Anonymous ID: f7585a Nov. 17, 2018, 5:09 a.m. No.3938592   🗄️.is 🔗kun   >>8608 >>8609 >>8645

>>3938162 (PB’n’J)

Still remember this red-pilling me years ago.

Note the Nov 12 team.

 

Jersey Police Chief Suspended As Claims Of Child Murders ‘Ripped Up’

Jersey's police chief has been suspended after the high-profile investigation into possible child murders at the Haut de la Garenne care home was "ripped up" and dismissed as a shambles by his own officers.

In 2008 the former children’s home Haut de la Garenne on Jersey became a focus of global attention when police discovered what they believed to be fragments of a human skull.

The building, at that time a youth hostel, was dubbed “the house of horror” as scores of other bone fragments were unearthed and lurid reports surfaced that shackles, restraints, “punishment rooms” and a bath stained with blood had been found. The fear was that children, perhaps many, had been tortured and killed and their remains concealed.

Two years after the start of a covert investigation into abuse following allegations by former residents, Jersey Police started an exploratory search of the home and made their first significant discovery on 23 February, finding what they believed to be a skull fragment.

It was under several inches of concrete in a stairwell in the north west corner at the back of the building.

Initially the remains were thought to date from the early 1980s, but police later said they were no longer part of the investigation.

Police now believe the fragment is not bone at all, but rather wood or possibly coconut shell.

Four underground "chambers" were found beneath the house, the first described as a room about 12ft (3.6m) square uncovered beneath two concrete floors.

Two spots of human blood, from which police hope they can extract a DNA profile, were found on a large, concrete, bath-like structure in one corner of the room. A "trap door" - a space in the floor above the cellar - was also found.

After clearing the first room police broke into a second underground "chamber", three times the size of the first, and then into a further two "rooms".

But on 12 November 2008 one of the senior officers brought in to continue the investigation declared said the so-called chambers were in fact just holes in the floor and neither dungeons nor cellars.

A piece of twisted metal discovered there was initially thought by police to be a form of restraint.

But the officers who took over the case said there was no evidence any of the material recovered was suspicious or had been used as a restraint.

Stained items, dozens of fragments of what were thought to be bone and 65 teeth were discovered, pointing to killings or unexplained deaths. Police said some bones appeared to have been cut and there was evidence of charring on some.

Police later revealed that the teeth appeared to have been from young children and had been "shed naturally".

And what had been thought to be minute specs of blood on some items could not be positively confirmed as blood by forensics experts.

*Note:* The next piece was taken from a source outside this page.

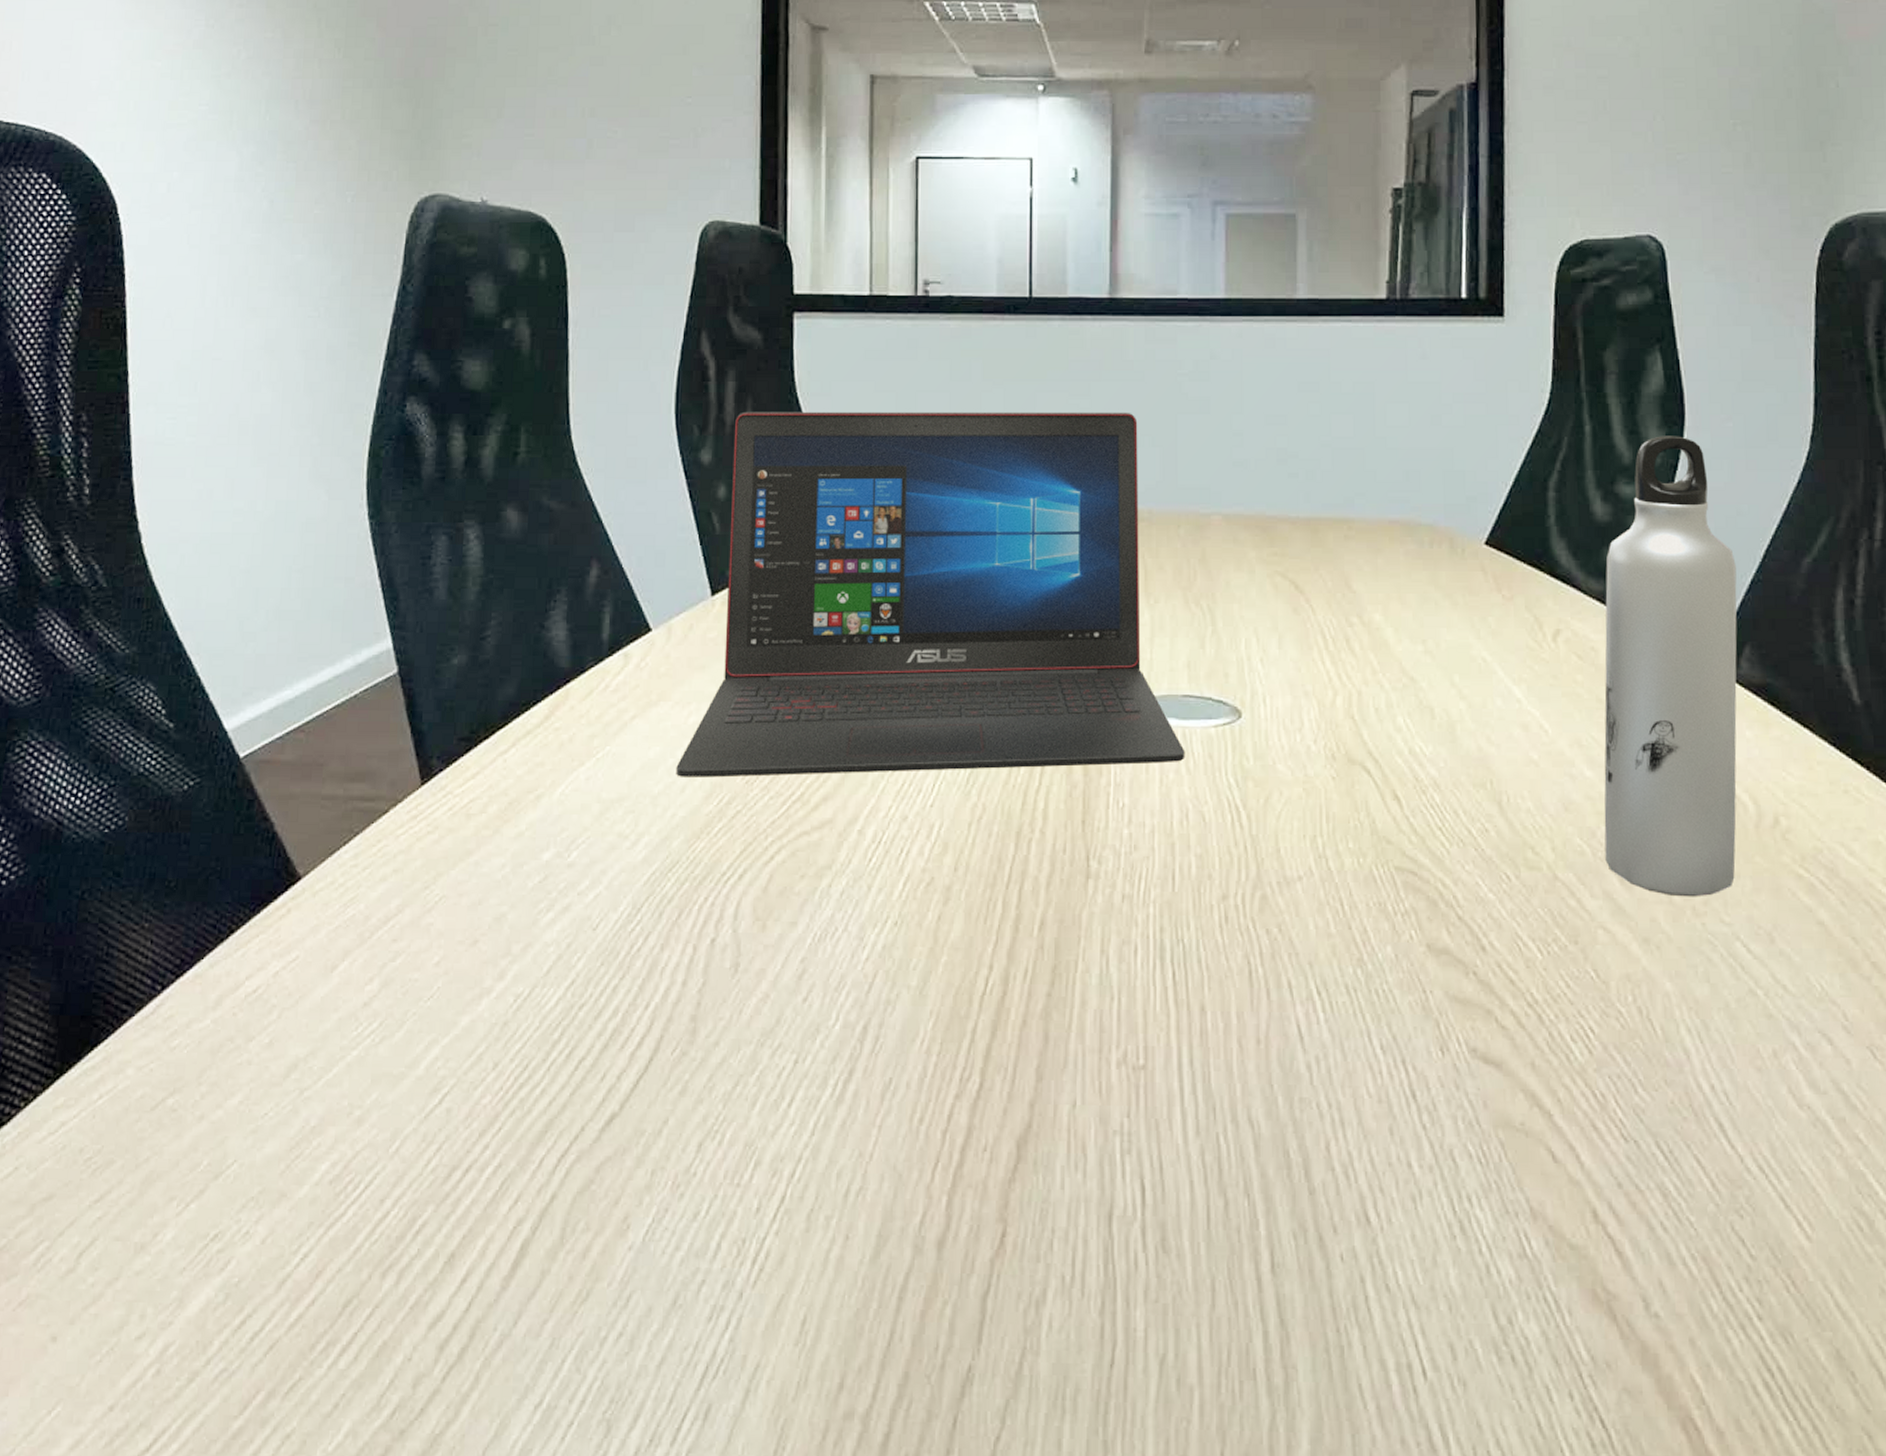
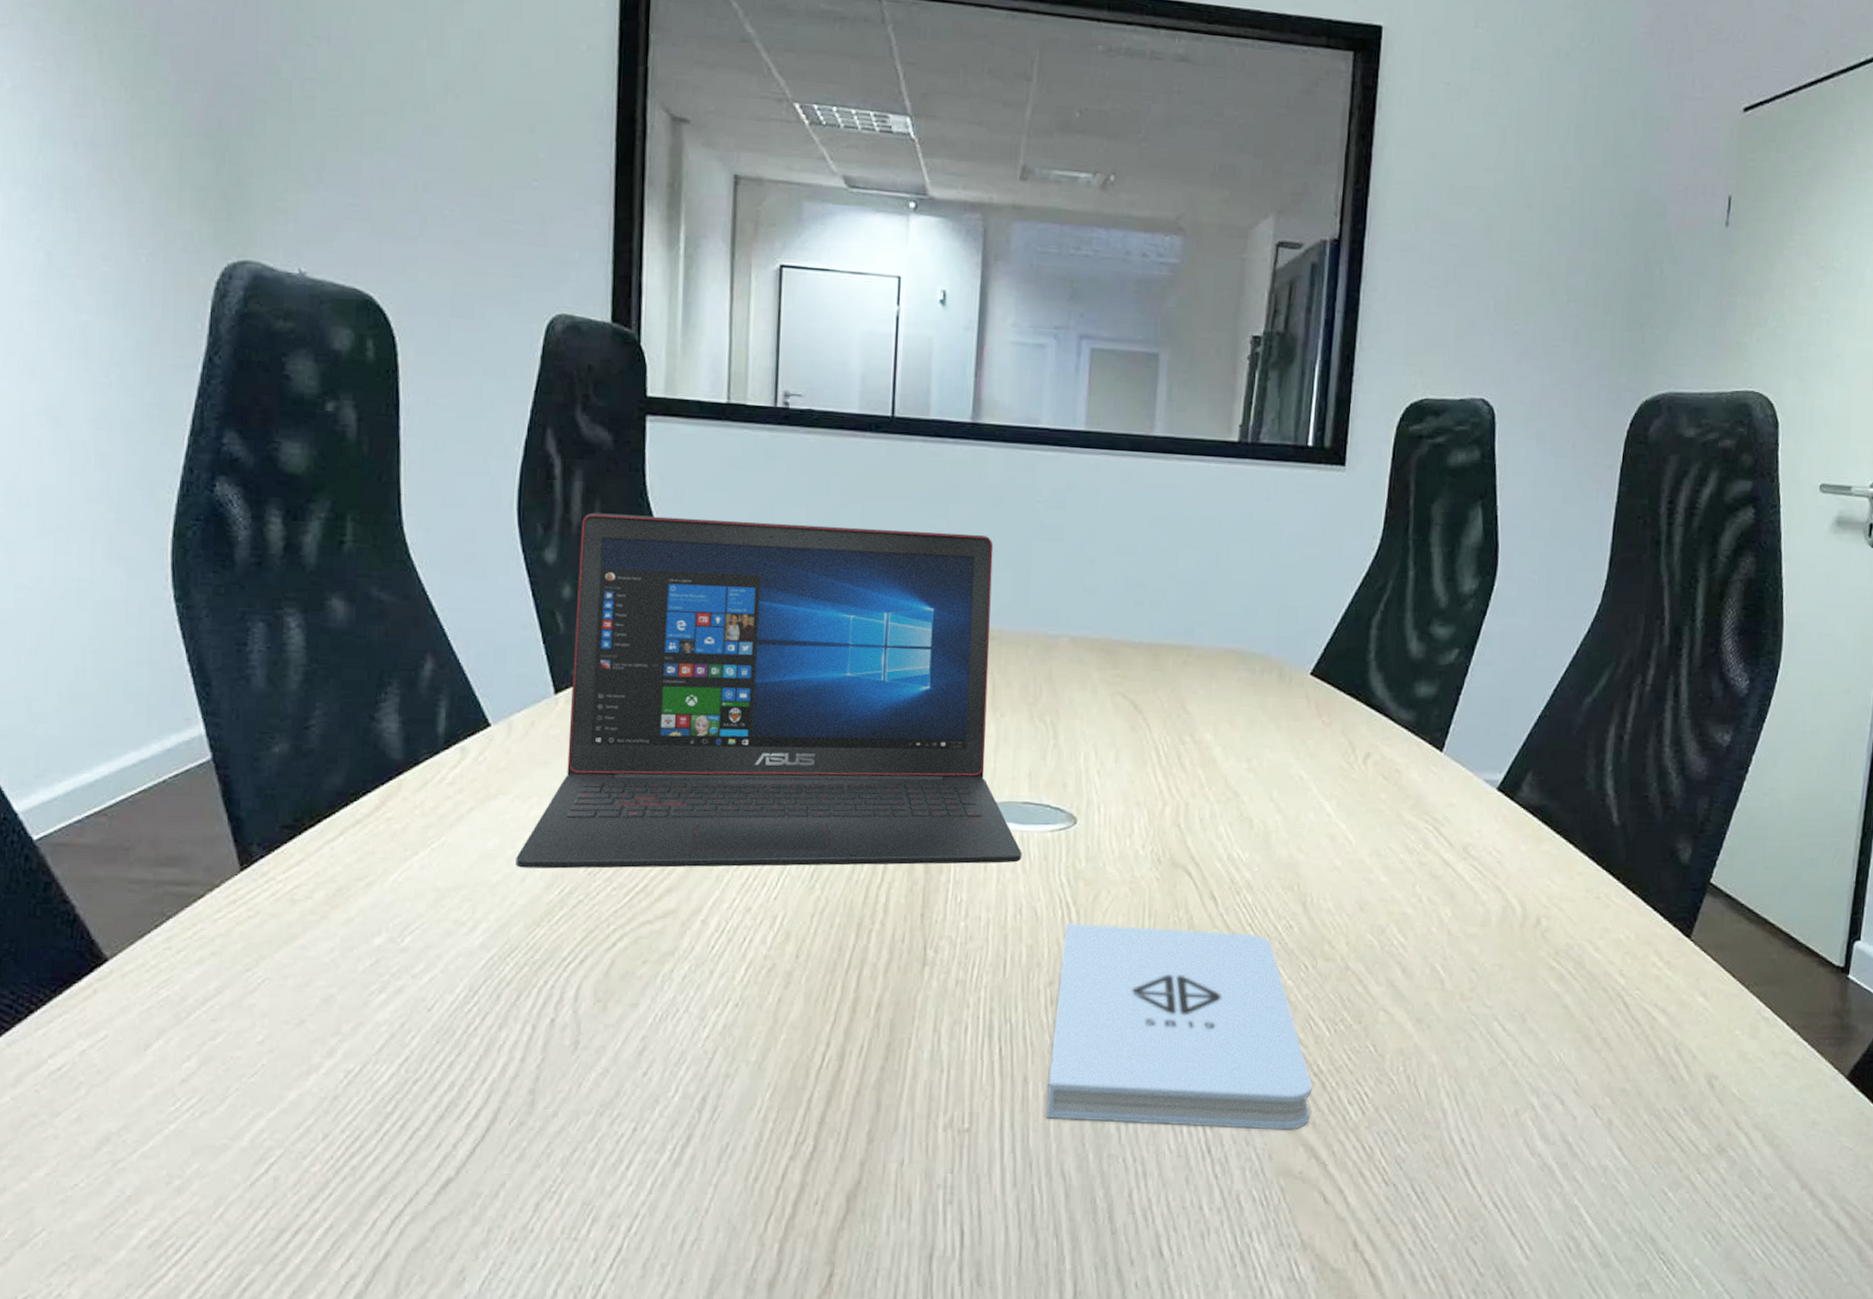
notepad: none [1226,828,1528,1072] -> present [1046,923,1313,1130]
water bottle: present [1604,436,1737,897] -> none [1391,584,1528,985]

Police began excavating earth in the grounds of the house on 28 February, in an area that had also attracted the attention of search dogs.

Police found 170 pieces of bone in the area of the main building and the grounds.

All but three were from animals, police said on 12 November. They said the others might be human, but dated from the 15th Century to 1950 at the latest.

On 16 April police said they were excavating two pits following information from a man who said he had been asked to dig them in the 1970s or 1980s.

The first pit, away from the house, was about 1.5m (5ft) deep, with a large quantity of lime at the bottom. A police spokeswoman said at the time: "The inquiry team can think of no reason why this pit would have been created, nor why it was filled with lime. We would emphasise that we have no evidence of any motive."

The second pit was near what was a boys' dormitory.

At their briefing on 12 November, police said there was no evidence of any pits to bury children.

Chief Officer Graham Power was relieved of his duties by the island's prime minister after a new investigation team rubbished suggestions that children could have been murdered or tortured.

The new investigation team said there was "nothing suspicious" about items found in cellars beneath the building, which included 65 milk teeth, and much of the information released to the public "was not accurate".

"I am satisfied at this stage, along with other qualified and experienced senior investigating officers, that there is no indication and no evidence that there have been murders at Haut de la Garenne."

Jersey's Chief Minister, Frank Walker, announced he was suspending Mr Power, who oversaw the £4 million child abuse probe and authorised months of excavations at Haut de la Garenne, while an inquiry is carried out.

(Sources: various different articles. I just pieced them together for you fags’ reading)

 

>>3938528

And good job, baker. Ty for the bread.